On a movement for radical social resistance and alternatives to the climate crisis, it is not an organised mass labour movement that Ghosh (2016: 111) sees as the lever for change, despite at times recognising the fundamental role of labour’s antithesis, capital:

““Money flows toward short term gain,” writes the geologist David Archer, “and toward the over-exploitation of unregulated common resources. These tendencies are like the invisible hand of fate, guiding the hero in a Greek tragedy toward his inevitable doom.” This is indeed the essence of humanity’s present derangement.”

Instead, Ghosh’s (2016: 159) desire for future alternative imaginings is actually a turn to past imaginings – a rediscovered sacred, community and kinship – that the forces of religion offer:

“Bleak though the terrain of climate change may be, there are a few features in it that stand out in relief as signs of hope […] the most promising development, in my view, is the increasing involvement of religious groups and leaders in the politics of climate change.”

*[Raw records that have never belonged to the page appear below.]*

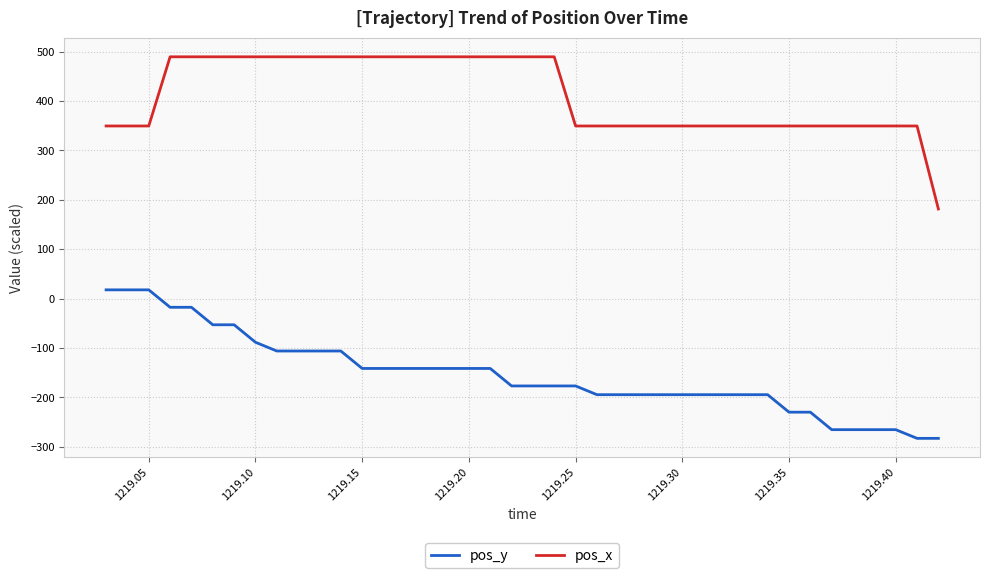

How many series are shown in this chart?

2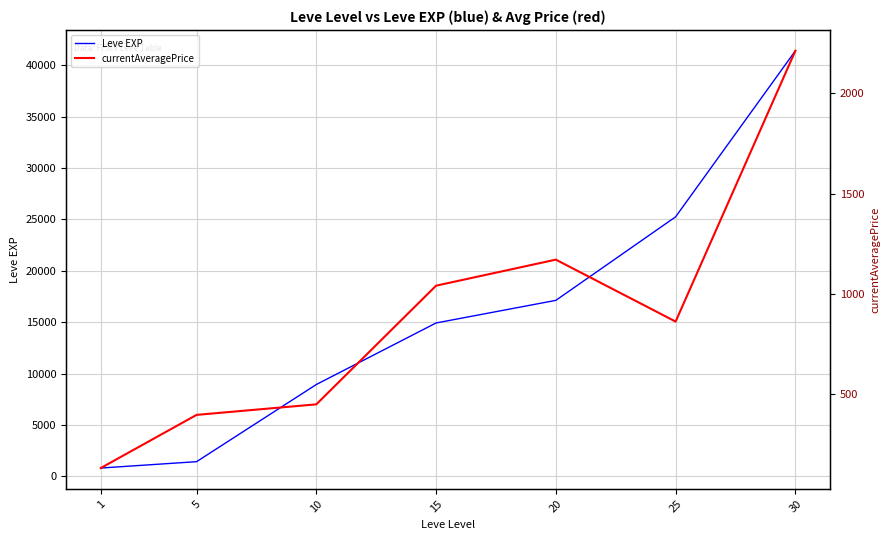

What is the difference between the Leve EXP values at 15 and 1?

14120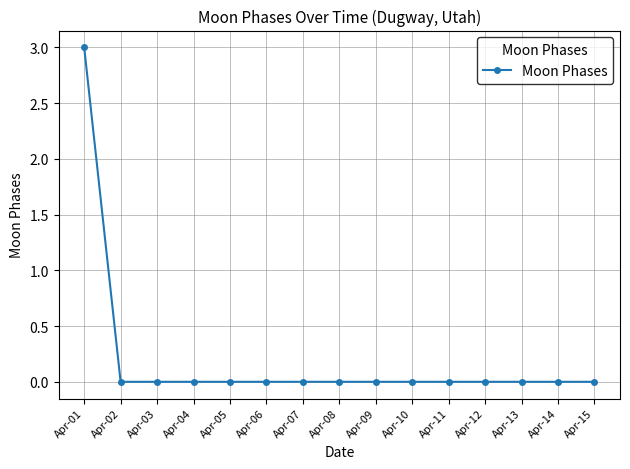

At which category does the chart reach its peak across all series?

Apr-01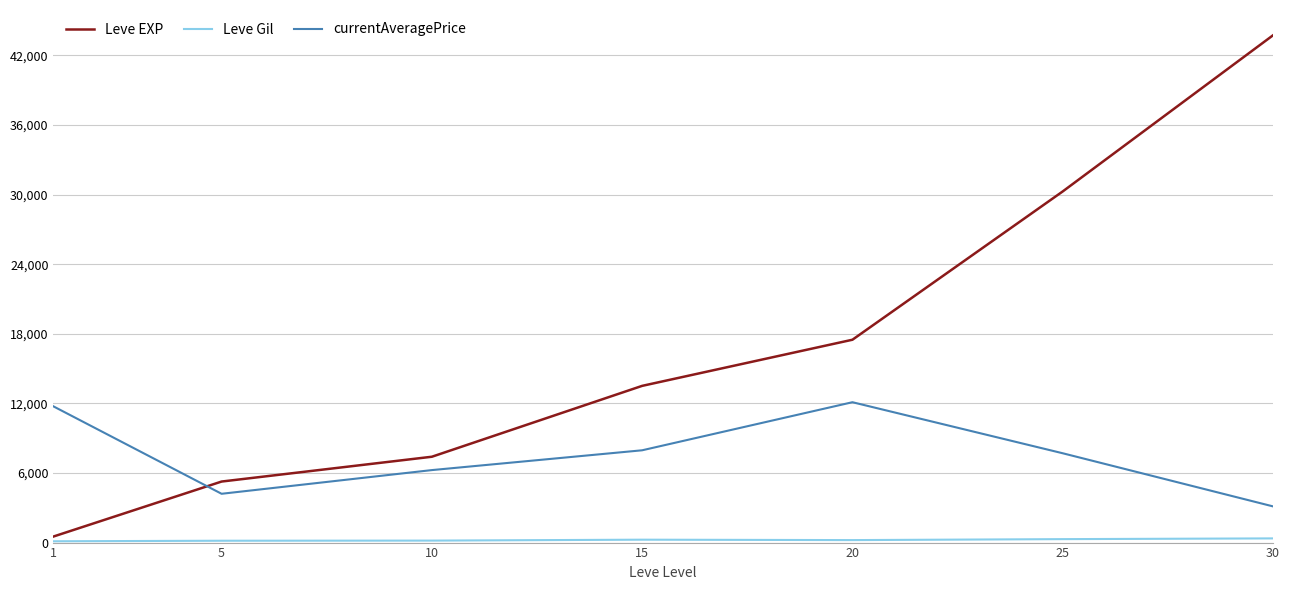

What is the difference between the currentAveragePrice values at 5 and 1?

7538.6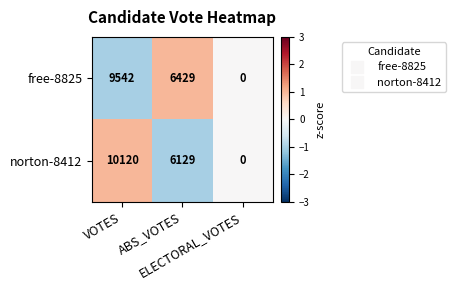

How many free-8825 values are between 0 and 9542?

3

Religion represents, for Ghosh, transnational mass mobilisations of people capable of intergenerational, nonlinear and non-economistic thinking; but so too do capital’s gravediggers possess such potential imagination. Both the commonality and critical difference between the two can be explained by Marx (1977: 64) in Towards a Critique of Hegel’s “Philosophy of Right”:

“Religious suffering is at the same time the expression of real suffering and a protest against real suffering. Religion is the sigh of the oppressed creature, the feeling of a heartless world, and the soul of soulless circumstances. It is the opium of the people. The abolition of religion as the illusory happiness of the people is the demand for their real happiness. To demand to give up the illusions about their condition is a demand to give up a condition that requires illusions. The criticism of religion is therefore the germ of the criticism of the valley of tears whose halo is religion.”

Ghosh’s hope in religion to move us beyond the present impasse reminds me of the words of Marx (1973: 162) from Grundrisse:

“It is ridiculous to yearn for a return to that original fullness as it is to believe that with this complete emptiness history has come to a standstill. The bourgeois viewpoint has never advanced beyond this antithesis between itself and this romantic viewpoint”

Rather than fixating in a nostalgia with the past, one must recognise the radical possibilities thrown up by the globalisation of capital (a global working class, a world literature, social intercourse in every direction, to paraphrase The Communist Manifesto) and sublate such potentiality out of capital’s heartbeat of profit-making from human and nonhuman resources.